Qu'à cela ne tienne. Monsieur Tremblay effectue régulièrement une rotation de ses oeuvres, dont plusieurs dorment dans des ateliers ou des entrepôts. «Au lieu de déménager, je change les tableaux sur mes murs et je me retrouve tous les deux ou trois ans dans des univers complètement différents.»

Va pour la rotation, mais une question demeure: comment le prof fait-il pour vivre entouré d'oeuvres non seulement imposantes, mais au discours radical et parfois choquant sur la mort, l'aliénation et la souffrance? «Choquer, ça fait partie de l'art. Moi, j'aime qu'une oeuvre me parle, qu'elle me bouscule et me brasse. Quand c'est trop tranquille, ça m'intéresse moins.»

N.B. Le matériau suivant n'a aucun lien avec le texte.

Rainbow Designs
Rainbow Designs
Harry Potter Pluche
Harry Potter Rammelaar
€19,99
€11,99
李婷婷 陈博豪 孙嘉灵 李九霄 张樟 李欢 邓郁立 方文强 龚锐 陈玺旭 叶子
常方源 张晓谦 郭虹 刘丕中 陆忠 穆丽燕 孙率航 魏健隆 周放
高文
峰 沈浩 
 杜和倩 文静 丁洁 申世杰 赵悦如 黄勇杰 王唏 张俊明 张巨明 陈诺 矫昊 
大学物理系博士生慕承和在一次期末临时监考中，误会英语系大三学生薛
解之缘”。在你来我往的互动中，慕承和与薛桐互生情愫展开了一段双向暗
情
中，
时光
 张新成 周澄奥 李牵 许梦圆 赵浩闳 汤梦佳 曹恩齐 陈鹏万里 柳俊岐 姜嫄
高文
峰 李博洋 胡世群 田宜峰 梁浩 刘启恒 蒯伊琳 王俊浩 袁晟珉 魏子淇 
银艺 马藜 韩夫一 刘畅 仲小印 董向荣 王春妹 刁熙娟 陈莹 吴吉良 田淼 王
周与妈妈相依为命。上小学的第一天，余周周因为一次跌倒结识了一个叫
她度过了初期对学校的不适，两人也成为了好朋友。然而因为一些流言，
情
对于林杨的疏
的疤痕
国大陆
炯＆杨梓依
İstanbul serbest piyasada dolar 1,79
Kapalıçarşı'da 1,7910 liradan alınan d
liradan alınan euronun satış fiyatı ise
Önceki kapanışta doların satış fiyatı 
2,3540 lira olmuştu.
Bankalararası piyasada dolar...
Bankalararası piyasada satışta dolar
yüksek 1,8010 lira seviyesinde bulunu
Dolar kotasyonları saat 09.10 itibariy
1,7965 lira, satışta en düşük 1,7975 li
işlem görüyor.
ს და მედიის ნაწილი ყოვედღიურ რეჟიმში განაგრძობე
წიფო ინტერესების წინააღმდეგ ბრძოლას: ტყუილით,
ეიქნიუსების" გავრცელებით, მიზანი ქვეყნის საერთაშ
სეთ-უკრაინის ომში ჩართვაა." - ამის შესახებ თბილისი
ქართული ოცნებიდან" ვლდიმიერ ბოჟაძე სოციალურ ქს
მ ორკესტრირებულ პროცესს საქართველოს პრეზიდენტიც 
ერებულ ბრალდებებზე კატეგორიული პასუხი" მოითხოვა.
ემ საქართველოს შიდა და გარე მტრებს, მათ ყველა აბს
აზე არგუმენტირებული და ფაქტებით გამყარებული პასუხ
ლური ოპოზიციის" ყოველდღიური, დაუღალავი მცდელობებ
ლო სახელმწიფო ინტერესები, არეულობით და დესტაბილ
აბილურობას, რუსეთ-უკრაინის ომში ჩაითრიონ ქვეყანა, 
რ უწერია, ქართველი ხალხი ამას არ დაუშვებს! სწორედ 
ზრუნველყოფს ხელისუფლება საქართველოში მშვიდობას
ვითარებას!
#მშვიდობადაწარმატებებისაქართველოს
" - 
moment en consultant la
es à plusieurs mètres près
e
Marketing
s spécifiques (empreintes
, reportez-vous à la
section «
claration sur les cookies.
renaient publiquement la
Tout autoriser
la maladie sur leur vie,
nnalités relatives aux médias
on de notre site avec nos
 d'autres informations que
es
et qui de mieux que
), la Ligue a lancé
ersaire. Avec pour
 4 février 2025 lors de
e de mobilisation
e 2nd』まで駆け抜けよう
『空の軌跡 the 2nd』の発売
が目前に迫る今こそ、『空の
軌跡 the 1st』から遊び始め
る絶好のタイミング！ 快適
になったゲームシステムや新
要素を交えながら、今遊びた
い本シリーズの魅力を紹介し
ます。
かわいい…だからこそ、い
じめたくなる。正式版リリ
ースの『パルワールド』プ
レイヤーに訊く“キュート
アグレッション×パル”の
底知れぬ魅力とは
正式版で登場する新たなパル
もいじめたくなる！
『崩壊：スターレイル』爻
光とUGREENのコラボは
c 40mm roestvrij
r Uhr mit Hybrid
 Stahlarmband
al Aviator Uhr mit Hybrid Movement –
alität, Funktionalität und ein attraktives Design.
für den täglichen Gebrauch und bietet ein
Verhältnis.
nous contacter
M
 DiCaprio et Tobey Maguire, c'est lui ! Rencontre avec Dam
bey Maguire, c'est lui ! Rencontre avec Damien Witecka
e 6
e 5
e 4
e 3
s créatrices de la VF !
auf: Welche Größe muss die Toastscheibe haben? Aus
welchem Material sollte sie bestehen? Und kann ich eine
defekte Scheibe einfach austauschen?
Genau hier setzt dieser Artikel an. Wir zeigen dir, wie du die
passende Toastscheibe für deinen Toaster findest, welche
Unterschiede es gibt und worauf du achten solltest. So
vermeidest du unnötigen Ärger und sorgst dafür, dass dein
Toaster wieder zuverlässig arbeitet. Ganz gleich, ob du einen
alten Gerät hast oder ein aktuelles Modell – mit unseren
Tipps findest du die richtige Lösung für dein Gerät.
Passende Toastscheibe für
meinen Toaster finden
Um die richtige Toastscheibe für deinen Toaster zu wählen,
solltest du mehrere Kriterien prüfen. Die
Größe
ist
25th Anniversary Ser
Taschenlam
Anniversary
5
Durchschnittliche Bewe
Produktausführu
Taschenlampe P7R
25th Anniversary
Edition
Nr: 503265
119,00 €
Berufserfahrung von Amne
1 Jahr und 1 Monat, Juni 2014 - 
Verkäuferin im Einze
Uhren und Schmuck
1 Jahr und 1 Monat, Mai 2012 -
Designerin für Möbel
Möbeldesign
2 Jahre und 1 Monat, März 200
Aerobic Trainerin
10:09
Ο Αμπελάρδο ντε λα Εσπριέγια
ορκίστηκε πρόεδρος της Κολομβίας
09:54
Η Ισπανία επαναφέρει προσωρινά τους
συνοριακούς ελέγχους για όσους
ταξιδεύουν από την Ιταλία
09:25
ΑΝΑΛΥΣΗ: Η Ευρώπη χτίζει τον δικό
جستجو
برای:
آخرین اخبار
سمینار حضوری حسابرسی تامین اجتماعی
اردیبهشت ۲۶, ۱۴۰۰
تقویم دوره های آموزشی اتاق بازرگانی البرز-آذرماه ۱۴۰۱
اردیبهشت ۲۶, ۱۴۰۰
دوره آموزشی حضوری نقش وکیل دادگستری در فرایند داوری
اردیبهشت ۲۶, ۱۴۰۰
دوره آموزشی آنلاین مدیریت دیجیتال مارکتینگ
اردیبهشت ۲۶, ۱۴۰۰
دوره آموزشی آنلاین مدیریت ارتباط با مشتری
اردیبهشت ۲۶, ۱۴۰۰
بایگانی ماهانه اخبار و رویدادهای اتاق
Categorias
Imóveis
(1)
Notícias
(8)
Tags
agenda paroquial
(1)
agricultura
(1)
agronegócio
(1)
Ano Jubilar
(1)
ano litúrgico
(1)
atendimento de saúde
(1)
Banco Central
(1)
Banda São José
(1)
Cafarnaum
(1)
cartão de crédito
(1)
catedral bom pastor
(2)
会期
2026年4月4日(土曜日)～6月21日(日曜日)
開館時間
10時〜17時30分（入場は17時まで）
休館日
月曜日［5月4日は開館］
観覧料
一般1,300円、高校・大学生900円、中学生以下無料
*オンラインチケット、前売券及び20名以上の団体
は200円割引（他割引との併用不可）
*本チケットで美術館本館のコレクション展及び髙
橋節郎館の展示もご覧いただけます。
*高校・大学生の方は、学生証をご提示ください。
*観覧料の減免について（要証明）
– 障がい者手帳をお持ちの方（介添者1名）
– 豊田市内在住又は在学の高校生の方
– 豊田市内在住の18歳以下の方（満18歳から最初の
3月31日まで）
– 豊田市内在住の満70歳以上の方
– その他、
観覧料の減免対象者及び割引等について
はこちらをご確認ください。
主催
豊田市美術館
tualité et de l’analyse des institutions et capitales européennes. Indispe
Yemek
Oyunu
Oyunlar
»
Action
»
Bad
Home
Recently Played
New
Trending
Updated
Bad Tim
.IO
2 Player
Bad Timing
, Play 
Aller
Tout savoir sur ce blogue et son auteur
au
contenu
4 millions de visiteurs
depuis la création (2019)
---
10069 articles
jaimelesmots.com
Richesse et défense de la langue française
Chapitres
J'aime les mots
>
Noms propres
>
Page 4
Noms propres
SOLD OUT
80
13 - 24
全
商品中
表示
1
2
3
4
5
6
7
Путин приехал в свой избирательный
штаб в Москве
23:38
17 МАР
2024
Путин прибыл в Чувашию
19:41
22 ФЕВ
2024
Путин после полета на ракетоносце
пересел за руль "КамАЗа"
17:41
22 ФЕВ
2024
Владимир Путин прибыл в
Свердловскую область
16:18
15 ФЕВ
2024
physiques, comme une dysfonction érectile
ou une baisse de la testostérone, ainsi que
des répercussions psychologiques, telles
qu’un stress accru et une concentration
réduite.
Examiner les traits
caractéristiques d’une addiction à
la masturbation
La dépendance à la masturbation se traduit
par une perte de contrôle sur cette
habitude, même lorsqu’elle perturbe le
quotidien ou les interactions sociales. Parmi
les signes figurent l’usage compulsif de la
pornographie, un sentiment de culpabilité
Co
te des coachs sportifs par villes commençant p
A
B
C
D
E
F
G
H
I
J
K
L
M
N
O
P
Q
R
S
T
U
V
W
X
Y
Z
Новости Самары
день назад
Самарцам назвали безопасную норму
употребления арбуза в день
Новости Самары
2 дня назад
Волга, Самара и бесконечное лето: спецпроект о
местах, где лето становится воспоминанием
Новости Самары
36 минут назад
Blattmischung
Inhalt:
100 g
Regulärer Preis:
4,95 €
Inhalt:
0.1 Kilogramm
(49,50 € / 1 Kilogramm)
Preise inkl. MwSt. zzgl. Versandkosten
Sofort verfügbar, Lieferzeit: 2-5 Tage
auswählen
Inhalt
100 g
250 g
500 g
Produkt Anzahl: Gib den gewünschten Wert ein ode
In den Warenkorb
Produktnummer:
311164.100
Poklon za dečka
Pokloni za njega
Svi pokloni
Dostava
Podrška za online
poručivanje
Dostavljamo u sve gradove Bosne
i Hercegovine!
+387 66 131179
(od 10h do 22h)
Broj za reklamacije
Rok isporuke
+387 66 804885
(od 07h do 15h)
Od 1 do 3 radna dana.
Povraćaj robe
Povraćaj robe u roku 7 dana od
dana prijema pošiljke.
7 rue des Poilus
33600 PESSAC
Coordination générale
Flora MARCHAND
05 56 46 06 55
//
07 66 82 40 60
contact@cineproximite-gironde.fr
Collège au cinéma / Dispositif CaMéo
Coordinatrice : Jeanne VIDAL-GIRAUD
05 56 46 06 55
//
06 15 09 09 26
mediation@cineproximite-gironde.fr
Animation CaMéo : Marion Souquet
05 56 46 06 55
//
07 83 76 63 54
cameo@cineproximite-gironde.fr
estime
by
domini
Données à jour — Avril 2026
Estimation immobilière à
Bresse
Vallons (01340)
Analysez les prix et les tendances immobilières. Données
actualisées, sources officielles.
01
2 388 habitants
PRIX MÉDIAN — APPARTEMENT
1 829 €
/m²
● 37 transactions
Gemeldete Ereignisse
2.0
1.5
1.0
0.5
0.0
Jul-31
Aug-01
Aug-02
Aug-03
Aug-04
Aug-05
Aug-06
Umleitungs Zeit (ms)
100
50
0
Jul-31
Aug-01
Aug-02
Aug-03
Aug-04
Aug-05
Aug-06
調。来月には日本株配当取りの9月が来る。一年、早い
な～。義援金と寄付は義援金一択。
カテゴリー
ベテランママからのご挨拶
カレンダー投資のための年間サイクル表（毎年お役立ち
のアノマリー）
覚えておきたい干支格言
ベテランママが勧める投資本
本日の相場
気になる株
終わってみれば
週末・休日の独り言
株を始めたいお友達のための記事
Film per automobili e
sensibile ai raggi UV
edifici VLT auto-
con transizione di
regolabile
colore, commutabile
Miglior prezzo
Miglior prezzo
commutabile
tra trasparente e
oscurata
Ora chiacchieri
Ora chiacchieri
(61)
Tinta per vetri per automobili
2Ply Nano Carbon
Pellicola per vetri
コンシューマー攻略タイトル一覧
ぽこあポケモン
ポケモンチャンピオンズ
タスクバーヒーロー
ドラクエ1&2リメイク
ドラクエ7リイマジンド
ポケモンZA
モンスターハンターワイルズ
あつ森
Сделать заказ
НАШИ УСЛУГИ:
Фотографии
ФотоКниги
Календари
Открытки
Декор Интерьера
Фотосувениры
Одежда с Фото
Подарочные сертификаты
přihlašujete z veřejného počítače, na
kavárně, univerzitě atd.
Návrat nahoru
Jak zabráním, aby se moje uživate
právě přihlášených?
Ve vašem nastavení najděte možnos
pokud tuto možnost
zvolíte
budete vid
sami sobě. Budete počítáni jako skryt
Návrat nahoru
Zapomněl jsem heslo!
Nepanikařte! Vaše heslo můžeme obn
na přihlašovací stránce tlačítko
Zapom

Autant dire que ça doit brasser certains soirs de brume chez Monsieur Tremblay quand il se retrouve devant une cathédrale en ruine dessinée avec des cendres humaines par Marc Séguin ou face aux dessins à l'encre de Chine un brin morbides de Patrick Bernatchez, ou de ce tableau où Sylvain Bouthillette a reproduit en grosses lettres noires sur fond blanc, FARME TA FUCKING CRISSE DE GUEULE, charmante expression qu'une élève dissipée du prof lui a un jour lancée en classe. Mais Alain Tremblay m'assure que les oeuvres se parlent entre elles et que leur murmure l'apaise au lieu de le faire halluciner. Il n'en reste pas moins que

Monsieur Tremblay se sent à un tournant. Depuis 15 ans, il collectionne celles d'une génération, à savoir des artistes de 40 ans dont les oeuvres sont maintenant dans les musées et les collections d'entreprise. Or, il voit bien qu'il ne pourra pas collectionner indéfiniment, notamment parce qu'il veut travailler moins et voyager plus. Tôt ou tard, il va devoir à regret se départir de certaines oeuvres. Il se prépare tranquillement à en faire son deuil. En attendant, tous les Montréalais sont invités à découvrir sa collection et, qui sait, à suivre son exemple, afin qu'une nouvelle génération de collectionneurs, pauvres mais passionnés, prenne la relève.